[To do] Output every line of the data below unchanged and in its original order.

[Stored dataset items]
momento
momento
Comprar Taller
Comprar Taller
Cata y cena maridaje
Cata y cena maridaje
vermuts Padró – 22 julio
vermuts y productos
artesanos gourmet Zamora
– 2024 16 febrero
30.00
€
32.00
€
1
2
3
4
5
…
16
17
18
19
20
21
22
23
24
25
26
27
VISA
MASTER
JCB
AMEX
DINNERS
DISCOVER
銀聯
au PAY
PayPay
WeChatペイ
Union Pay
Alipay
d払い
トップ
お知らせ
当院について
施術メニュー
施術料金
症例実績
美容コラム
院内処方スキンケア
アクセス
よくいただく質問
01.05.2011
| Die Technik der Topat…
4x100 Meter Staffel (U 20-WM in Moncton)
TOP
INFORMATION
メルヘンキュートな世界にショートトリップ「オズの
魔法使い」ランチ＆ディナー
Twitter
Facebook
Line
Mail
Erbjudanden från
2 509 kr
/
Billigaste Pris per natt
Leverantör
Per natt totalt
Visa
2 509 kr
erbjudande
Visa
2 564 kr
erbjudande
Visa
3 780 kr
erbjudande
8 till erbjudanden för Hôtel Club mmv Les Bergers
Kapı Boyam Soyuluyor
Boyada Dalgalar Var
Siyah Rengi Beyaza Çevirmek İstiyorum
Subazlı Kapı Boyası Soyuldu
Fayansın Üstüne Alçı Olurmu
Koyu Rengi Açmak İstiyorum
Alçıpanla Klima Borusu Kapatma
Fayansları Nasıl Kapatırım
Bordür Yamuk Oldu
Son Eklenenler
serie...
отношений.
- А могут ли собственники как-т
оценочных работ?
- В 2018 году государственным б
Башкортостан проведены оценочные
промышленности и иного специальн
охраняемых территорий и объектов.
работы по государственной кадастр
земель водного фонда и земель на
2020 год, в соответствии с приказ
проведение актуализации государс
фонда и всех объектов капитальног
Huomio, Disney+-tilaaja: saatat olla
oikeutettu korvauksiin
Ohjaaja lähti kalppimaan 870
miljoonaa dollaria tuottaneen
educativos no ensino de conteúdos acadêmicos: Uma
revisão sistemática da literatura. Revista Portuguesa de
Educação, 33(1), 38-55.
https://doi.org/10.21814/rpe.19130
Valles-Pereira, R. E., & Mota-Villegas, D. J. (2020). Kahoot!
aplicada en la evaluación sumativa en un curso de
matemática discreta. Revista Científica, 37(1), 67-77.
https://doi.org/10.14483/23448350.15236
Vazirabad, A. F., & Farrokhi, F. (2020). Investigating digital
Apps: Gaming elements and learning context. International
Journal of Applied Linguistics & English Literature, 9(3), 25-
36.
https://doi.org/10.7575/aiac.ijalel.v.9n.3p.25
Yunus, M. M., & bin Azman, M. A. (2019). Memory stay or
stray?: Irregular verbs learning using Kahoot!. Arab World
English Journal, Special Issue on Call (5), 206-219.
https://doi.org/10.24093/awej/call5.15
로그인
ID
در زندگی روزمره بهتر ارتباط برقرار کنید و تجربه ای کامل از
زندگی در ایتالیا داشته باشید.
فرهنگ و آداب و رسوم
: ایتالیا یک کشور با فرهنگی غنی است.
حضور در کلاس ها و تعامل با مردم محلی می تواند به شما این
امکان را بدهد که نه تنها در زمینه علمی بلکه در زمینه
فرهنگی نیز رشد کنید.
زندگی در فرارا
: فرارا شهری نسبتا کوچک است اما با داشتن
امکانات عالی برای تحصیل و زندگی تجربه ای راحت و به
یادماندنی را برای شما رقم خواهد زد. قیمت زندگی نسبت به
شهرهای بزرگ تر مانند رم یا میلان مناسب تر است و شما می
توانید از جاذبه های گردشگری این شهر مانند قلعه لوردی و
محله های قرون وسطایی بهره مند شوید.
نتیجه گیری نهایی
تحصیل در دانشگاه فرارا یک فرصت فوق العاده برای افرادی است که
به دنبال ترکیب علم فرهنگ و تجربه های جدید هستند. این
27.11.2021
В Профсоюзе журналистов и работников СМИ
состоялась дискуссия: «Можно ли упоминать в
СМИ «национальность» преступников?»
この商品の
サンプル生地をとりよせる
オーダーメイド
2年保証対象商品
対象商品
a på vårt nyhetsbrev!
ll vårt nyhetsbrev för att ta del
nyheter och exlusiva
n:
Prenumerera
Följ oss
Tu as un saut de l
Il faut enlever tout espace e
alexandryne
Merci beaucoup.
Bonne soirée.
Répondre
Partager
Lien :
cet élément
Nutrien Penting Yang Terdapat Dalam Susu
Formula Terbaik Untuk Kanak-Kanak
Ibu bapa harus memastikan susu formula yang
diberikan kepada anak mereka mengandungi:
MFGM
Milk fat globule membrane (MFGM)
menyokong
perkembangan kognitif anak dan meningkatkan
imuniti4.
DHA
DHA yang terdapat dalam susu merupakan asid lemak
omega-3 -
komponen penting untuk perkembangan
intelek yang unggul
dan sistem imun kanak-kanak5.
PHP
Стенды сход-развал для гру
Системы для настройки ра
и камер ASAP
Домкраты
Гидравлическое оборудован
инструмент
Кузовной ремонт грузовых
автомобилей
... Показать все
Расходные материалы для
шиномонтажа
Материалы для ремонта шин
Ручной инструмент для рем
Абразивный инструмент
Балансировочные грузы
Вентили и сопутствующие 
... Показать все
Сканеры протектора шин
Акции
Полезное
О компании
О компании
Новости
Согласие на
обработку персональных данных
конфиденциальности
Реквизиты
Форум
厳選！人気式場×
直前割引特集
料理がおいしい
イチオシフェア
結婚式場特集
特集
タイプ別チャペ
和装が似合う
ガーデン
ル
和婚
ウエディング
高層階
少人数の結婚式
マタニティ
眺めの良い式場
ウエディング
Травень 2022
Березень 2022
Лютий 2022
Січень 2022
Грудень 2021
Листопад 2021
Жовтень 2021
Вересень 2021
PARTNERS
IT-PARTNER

[Response to the exercise]
momento
momento
Comprar Taller
Comprar Taller
Cata y cena maridaje
Cata y cena maridaje
vermuts Padró – 22 julio
vermuts y productos
artesanos gourmet Zamora
– 2024 16 febrero
30.00
€
32.00
€
1
2
3
4
5
…
16
17
18
19
20
21
22
23
24
25
26
27
VISA
MASTER
JCB
AMEX
DINNERS
DISCOVER
銀聯
au PAY
PayPay
WeChatペイ
Union Pay
Alipay
d払い
トップ
お知らせ
当院について
施術メニュー
施術料金
症例実績
美容コラム
院内処方スキンケア
アクセス
よくいただく質問
01.05.2011
| Die Technik der Topat…
4x100 Meter Staffel (U 20-WM in Moncton)
TOP
INFORMATION
メルヘンキュートな世界にショートトリップ「オズの
魔法使い」ランチ＆ディナー
Twitter
Facebook
Line
Mail
Erbjudanden från
2 509 kr
/
Billigaste Pris per natt
Leverantör
Per natt totalt
Visa
2 509 kr
erbjudande
Visa
2 564 kr
erbjudande
Visa
3 780 kr
erbjudande
8 till erbjudanden för Hôtel Club mmv Les Bergers
Kapı Boyam Soyuluyor
Boyada Dalgalar Var
Siyah Rengi Beyaza Çevirmek İstiyorum
Subazlı Kapı Boyası Soyuldu
Fayansın Üstüne Alçı Olurmu
Koyu Rengi Açmak İstiyorum
Alçıpanla Klima Borusu Kapatma
Fayansları Nasıl Kapatırım
Bordür Yamuk Oldu
Son Eklenenler
serie...
отношений.
- А могут ли собственники как-т
оценочных работ?
- В 2018 году государственным б
Башкортостан проведены оценочные
промышленности и иного специальн
охраняемых территорий и объектов.
работы по государственной кадастр
земель водного фонда и земель на
2020 год, в соответствии с приказ
проведение актуализации государс
фонда и всех объектов капитальног
Huomio, Disney+-tilaaja: saatat olla
oikeutettu korvauksiin
Ohjaaja lähti kalppimaan 870
miljoonaa dollaria tuottaneen
educativos no ensino de conteúdos acadêmicos: Uma
revisão sistemática da literatura. Revista Portuguesa de
Educação, 33(1), 38-55.
https://doi.org/10.21814/rpe.19130
Valles-Pereira, R. E., & Mota-Villegas, D. J. (2020). Kahoot!
aplicada en la evaluación sumativa en un curso de
matemática discreta. Revista Científica, 37(1), 67-77.
https://doi.org/10.14483/23448350.15236
Vazirabad, A. F., & Farrokhi, F. (2020). Investigating digital
Apps: Gaming elements and learning context. International
Journal of Applied Linguistics & English Literature, 9(3), 25-
36.
https://doi.org/10.7575/aiac.ijalel.v.9n.3p.25
Yunus, M. M., & bin Azman, M. A. (2019). Memory stay or
stray?: Irregular verbs learning using Kahoot!. Arab World
English Journal, Special Issue on Call (5), 206-219.
https://doi.org/10.24093/awej/call5.15
로그인
ID
در زندگی روزمره بهتر ارتباط برقرار کنید و تجربه ای کامل از
زندگی در ایتالیا داشته باشید.
فرهنگ و آداب و رسوم
: ایتالیا یک کشور با فرهنگی غنی است.
حضور در کلاس ها و تعامل با مردم محلی می تواند به شما این
امکان را بدهد که نه تنها در زمینه علمی بلکه در زمینه
فرهنگی نیز رشد کنید.
زندگی در فرارا
: فرارا شهری نسبتا کوچک است اما با داشتن
امکانات عالی برای تحصیل و زندگی تجربه ای راحت و به
یادماندنی را برای شما رقم خواهد زد. قیمت زندگی نسبت به
شهرهای بزرگ تر مانند رم یا میلان مناسب تر است و شما می
توانید از جاذبه های گردشگری این شهر مانند قلعه لوردی و
محله های قرون وسطایی بهره مند شوید.
نتیجه گیری نهایی
تحصیل در دانشگاه فرارا یک فرصت فوق العاده برای افرادی است که
به دنبال ترکیب علم فرهنگ و تجربه های جدید هستند. این
27.11.2021
В Профсоюзе журналистов и работников СМИ
состоялась дискуссия: «Можно ли упоминать в
СМИ «национальность» преступников?»
この商品の
サンプル生地をとりよせる
オーダーメイド
2年保証対象商品
対象商品
a på vårt nyhetsbrev!
ll vårt nyhetsbrev för att ta del
nyheter och exlusiva
n:
Prenumerera
Följ oss
Tu as un saut de l
Il faut enlever tout espace e
alexandryne
Merci beaucoup.
Bonne soirée.
Répondre
Partager
Lien :
cet élément
Nutrien Penting Yang Terdapat Dalam Susu
Formula Terbaik Untuk Kanak-Kanak
Ibu bapa harus memastikan susu formula yang
diberikan kepada anak mereka mengandungi:
MFGM
Milk fat globule membrane (MFGM)
menyokong
perkembangan kognitif anak dan meningkatkan
imuniti4.
DHA
DHA yang terdapat dalam susu merupakan asid lemak
omega-3 -
komponen penting untuk perkembangan
intelek yang unggul
dan sistem imun kanak-kanak5.
PHP
Стенды сход-развал для гру
Системы для настройки ра
и камер ASAP
Домкраты
Гидравлическое оборудован
инструмент
Кузовной ремонт грузовых
автомобилей
... Показать все
Расходные материалы для
шиномонтажа
Материалы для ремонта шин
Ручной инструмент для рем
Абразивный инструмент
Балансировочные грузы
Вентили и сопутствующие 
... Показать все
Сканеры протектора шин
Акции
Полезное
О компании
О компании
Новости
Согласие на
обработку персональных данных
конфиденциальности
Реквизиты
Форум
厳選！人気式場×
直前割引特集
料理がおいしい
イチオシフェア
結婚式場特集
特集
タイプ別チャペ
和装が似合う
ガーデン
ル
和婚
ウエディング
高層階
少人数の結婚式
マタニティ
眺めの良い式場
ウエディング
Травень 2022
Березень 2022
Лютий 2022
Січень 2022
Грудень 2021
Листопад 2021
Жовтень 2021
Вересень 2021
PARTNERS
IT-PARTNER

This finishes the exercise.